Des ordres de grandeur, pas un tarif standard
Il n'existe pas de prix catalogue pour une refonte, parce qu'aucune application vieillissante ne ressemble à une autre. On peut toutefois donner des fourchettes utiles. Sécuriser un logiciel et corriger ses irritants les plus douloureux se chiffre souvent en quelques milliers d'euros. Une modernisation de fond, menée progressivement par modules, s'étale plutôt sur plusieurs dizaines de milliers d'euros, répartis dans le temps. Une réécriture complète en big bang dépasse généralement ces montants — c'est l'approche la plus coûteuse, et souvent la moins rentable.
Ce qui fait vraiment grimper la facture
Trois facteurs pèsent plus que tous les autres. Le premier est la dette technique : plus le code est ancien, enchevêtré et non documenté, plus il faut de temps pour le comprendre avant même de pouvoir le modifier. Le deuxième, ce sont les règles métier non documentées — ces années de cas particuliers accumulés dans le logiciel, qu'il faut reconstituer pour ne rien casser. Le troisième est le choix de l'approche : réécrire tout d'un coup coûte presque toujours plus cher au total qu'une modernisation progressive, parce qu'on paie des mois de reconstruction avant le premier résultat.

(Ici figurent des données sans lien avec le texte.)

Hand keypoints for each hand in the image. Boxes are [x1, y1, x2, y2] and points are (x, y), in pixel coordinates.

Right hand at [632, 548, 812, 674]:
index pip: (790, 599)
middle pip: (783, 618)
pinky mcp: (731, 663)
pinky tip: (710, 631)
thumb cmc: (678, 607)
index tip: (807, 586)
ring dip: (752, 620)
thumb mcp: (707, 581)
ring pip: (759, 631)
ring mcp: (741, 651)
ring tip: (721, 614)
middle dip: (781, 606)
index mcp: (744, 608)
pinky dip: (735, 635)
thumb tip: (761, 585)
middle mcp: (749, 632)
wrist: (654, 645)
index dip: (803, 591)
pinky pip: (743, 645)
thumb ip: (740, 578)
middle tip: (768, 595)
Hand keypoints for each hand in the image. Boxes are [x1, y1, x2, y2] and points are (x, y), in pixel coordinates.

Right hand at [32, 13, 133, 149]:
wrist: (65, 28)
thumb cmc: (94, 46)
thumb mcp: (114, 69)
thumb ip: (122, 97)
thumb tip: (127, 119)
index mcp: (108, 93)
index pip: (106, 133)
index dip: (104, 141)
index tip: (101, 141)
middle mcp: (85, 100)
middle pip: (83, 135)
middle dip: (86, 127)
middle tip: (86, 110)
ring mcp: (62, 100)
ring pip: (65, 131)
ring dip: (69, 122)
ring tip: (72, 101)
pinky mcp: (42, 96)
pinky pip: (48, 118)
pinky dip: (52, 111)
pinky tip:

Pourquoi le cadrage est le meilleur investissement
La façon la plus sûre de maîtriser le coût, c'est paradoxalement de commencer par une petite dépense : un cadrage. Quelques jours d'audit de l'existant — code, architecture, dépendances, criticité métier — produisent un état des lieux hiérarchisé, un plan d'action par étapes et un chiffrage en ordre de grandeur. Vous savez alors où vous mettez les pieds, et vous engagez le budget de production en connaissance de cause, plutôt que sur une promesse.

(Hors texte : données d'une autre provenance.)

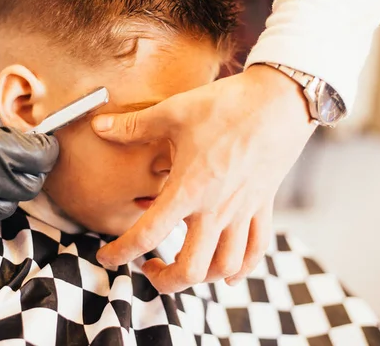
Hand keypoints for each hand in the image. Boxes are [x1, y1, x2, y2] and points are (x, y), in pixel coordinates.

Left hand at [92, 65, 315, 292]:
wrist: (281, 99)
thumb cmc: (227, 106)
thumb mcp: (174, 111)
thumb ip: (134, 125)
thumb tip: (99, 126)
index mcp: (189, 189)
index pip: (148, 234)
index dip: (121, 252)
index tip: (106, 256)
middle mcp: (216, 209)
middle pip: (191, 270)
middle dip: (165, 281)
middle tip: (149, 268)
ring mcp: (243, 211)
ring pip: (225, 267)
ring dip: (201, 277)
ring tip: (184, 266)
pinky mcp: (263, 206)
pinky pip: (256, 250)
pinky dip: (241, 268)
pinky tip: (228, 273)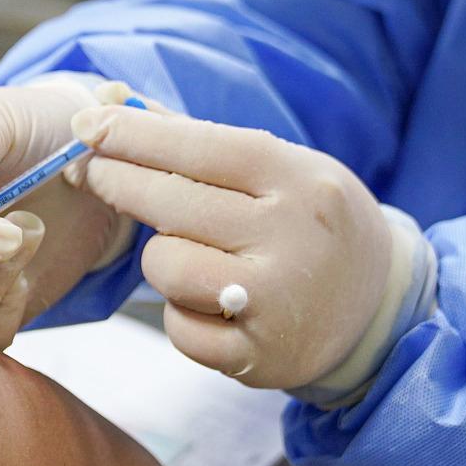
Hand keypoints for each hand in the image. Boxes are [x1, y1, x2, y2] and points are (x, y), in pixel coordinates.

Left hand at [68, 103, 404, 390]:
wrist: (380, 305)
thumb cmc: (311, 220)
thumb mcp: (282, 168)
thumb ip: (203, 145)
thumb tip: (113, 109)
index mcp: (297, 180)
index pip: (199, 147)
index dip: (134, 134)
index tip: (86, 123)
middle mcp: (290, 237)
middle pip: (171, 204)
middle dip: (117, 183)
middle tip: (91, 173)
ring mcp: (277, 301)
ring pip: (166, 267)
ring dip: (158, 259)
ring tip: (184, 254)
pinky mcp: (261, 357)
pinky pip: (180, 330)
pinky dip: (180, 315)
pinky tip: (205, 303)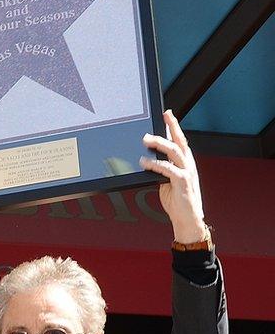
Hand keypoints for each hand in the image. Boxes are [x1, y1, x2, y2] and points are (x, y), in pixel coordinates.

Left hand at [140, 110, 207, 242]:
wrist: (187, 219)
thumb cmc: (177, 202)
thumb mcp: (166, 182)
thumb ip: (160, 170)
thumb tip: (147, 160)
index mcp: (185, 163)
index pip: (180, 141)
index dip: (174, 127)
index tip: (167, 114)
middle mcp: (188, 165)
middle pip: (179, 141)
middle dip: (171, 127)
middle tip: (161, 117)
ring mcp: (187, 172)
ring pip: (174, 151)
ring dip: (159, 144)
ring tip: (145, 140)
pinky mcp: (182, 182)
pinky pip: (168, 169)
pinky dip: (155, 164)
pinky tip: (144, 162)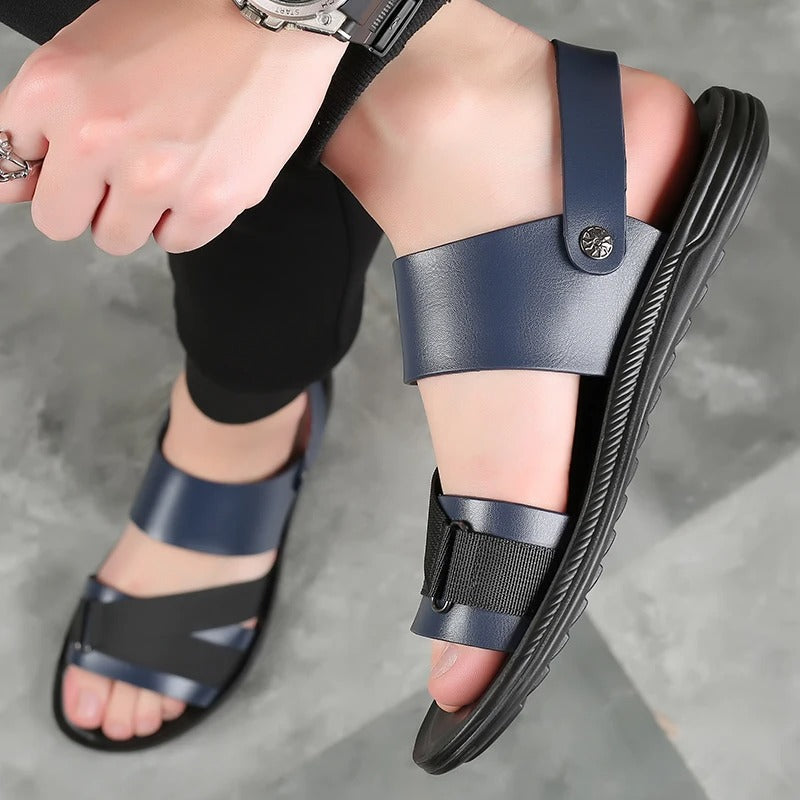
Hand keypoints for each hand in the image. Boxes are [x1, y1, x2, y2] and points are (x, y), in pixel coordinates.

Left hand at [0, 0, 345, 254]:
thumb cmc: (184, 19)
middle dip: (85, 201)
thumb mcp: (90, 48)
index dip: (47, 165)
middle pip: (59, 222)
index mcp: (52, 90)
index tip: (69, 162)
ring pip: (117, 239)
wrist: (270, 12)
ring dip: (136, 213)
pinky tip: (201, 177)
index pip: (9, 170)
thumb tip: (10, 183)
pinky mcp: (211, 202)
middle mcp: (96, 139)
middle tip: (120, 172)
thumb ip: (46, 117)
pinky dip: (184, 219)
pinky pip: (176, 241)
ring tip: (169, 169)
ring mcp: (156, 178)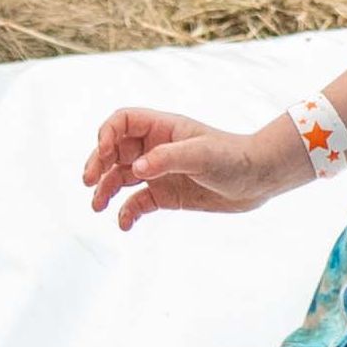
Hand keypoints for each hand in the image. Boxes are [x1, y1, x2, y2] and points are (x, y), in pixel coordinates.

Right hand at [82, 103, 306, 223]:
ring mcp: (160, 172)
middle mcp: (156, 148)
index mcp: (162, 128)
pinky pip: (138, 203)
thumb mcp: (202, 155)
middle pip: (114, 150)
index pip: (122, 122)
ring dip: (106, 189)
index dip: (107, 134)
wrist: (260, 180)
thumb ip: (168, 159)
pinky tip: (125, 224)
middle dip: (98, 163)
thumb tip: (135, 169)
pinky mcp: (167, 195)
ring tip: (97, 206)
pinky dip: (127, 213)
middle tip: (87, 181)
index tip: (104, 154)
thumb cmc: (234, 158)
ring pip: (121, 178)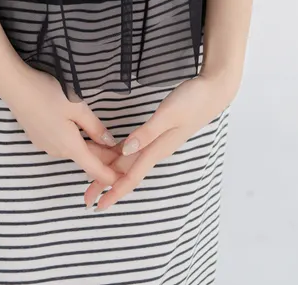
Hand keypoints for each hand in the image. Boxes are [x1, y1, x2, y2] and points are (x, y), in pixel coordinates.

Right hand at [1, 62, 122, 189]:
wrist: (15, 86)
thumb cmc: (48, 94)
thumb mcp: (78, 107)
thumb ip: (95, 127)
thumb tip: (109, 142)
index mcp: (70, 146)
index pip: (94, 168)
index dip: (110, 176)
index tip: (124, 181)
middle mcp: (57, 151)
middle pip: (85, 159)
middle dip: (103, 157)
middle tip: (121, 151)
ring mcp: (45, 145)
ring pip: (72, 150)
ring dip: (89, 148)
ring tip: (104, 141)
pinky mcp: (37, 136)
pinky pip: (61, 144)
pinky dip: (74, 141)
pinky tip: (79, 131)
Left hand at [83, 70, 237, 210]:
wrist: (211, 92)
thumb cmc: (192, 101)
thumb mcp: (168, 114)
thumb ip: (147, 132)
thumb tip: (127, 151)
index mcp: (157, 149)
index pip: (131, 176)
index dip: (114, 191)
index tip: (100, 205)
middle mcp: (155, 149)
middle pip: (125, 171)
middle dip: (105, 183)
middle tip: (86, 195)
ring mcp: (157, 142)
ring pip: (128, 160)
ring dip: (109, 168)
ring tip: (89, 173)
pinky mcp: (157, 132)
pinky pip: (134, 148)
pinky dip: (118, 153)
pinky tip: (111, 153)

Ce cadrage a une autre vertu : il vous protège. Un périmètre clair et chiffré est votre meilleure défense contre les dérapages, les avenants à répétition et les projets qui doublent en cours de route.

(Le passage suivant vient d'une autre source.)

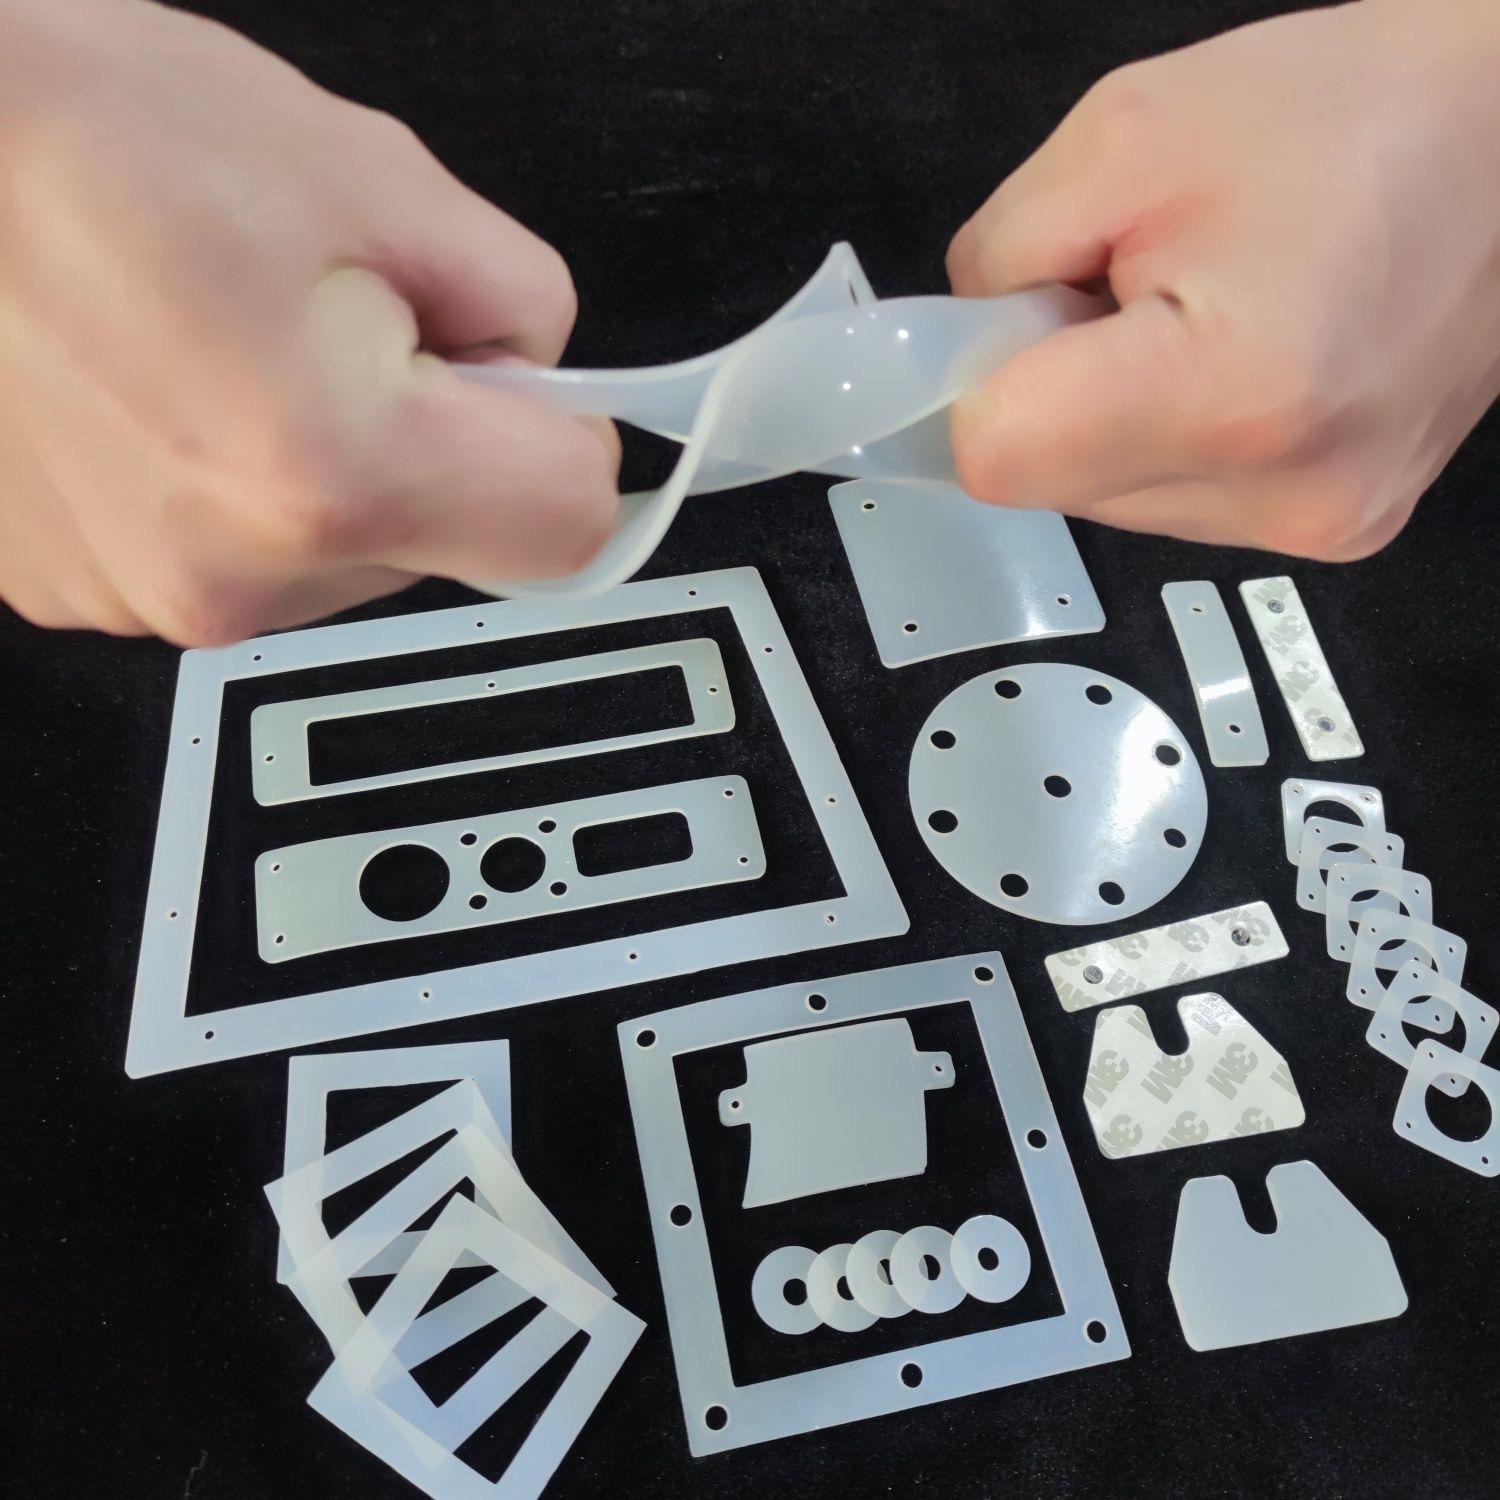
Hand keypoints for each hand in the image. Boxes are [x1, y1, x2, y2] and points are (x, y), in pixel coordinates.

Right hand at [0, 0, 616, 642]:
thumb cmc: (89, 133)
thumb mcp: (370, 171)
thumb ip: (518, 298)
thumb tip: (543, 374)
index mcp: (335, 472)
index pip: (566, 525)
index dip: (563, 441)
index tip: (522, 394)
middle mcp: (242, 571)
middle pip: (451, 542)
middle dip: (429, 439)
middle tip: (328, 327)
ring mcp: (156, 597)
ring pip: (347, 554)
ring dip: (329, 464)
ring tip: (224, 348)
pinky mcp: (95, 595)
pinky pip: (242, 554)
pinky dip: (233, 485)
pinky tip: (163, 391)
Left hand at [946, 0, 1499, 559]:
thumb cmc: (1344, 113)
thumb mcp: (1123, 134)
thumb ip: (995, 262)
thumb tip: (949, 358)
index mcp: (1227, 395)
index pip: (998, 460)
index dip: (977, 387)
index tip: (1014, 321)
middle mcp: (1280, 496)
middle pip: (1053, 488)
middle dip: (1055, 394)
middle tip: (1132, 292)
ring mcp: (1317, 528)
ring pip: (1112, 503)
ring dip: (1116, 421)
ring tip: (1206, 317)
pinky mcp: (1341, 533)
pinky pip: (1182, 505)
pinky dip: (1176, 442)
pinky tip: (1242, 363)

L'approche qui étale l'investissement
Enfin, gardez en tête que « coûteux » ne veut pas dire « à payer d'un coup ». La modernisation progressive permet d'étaler le budget dans le temps : chaque étape se budgète séparément, livre de la valeur, et vous laisse libre de faire une pause. C'est tout l'inverse d'un big bang, qui exige d'engager la totalité du budget avant de voir quoi que ce soit fonctionner.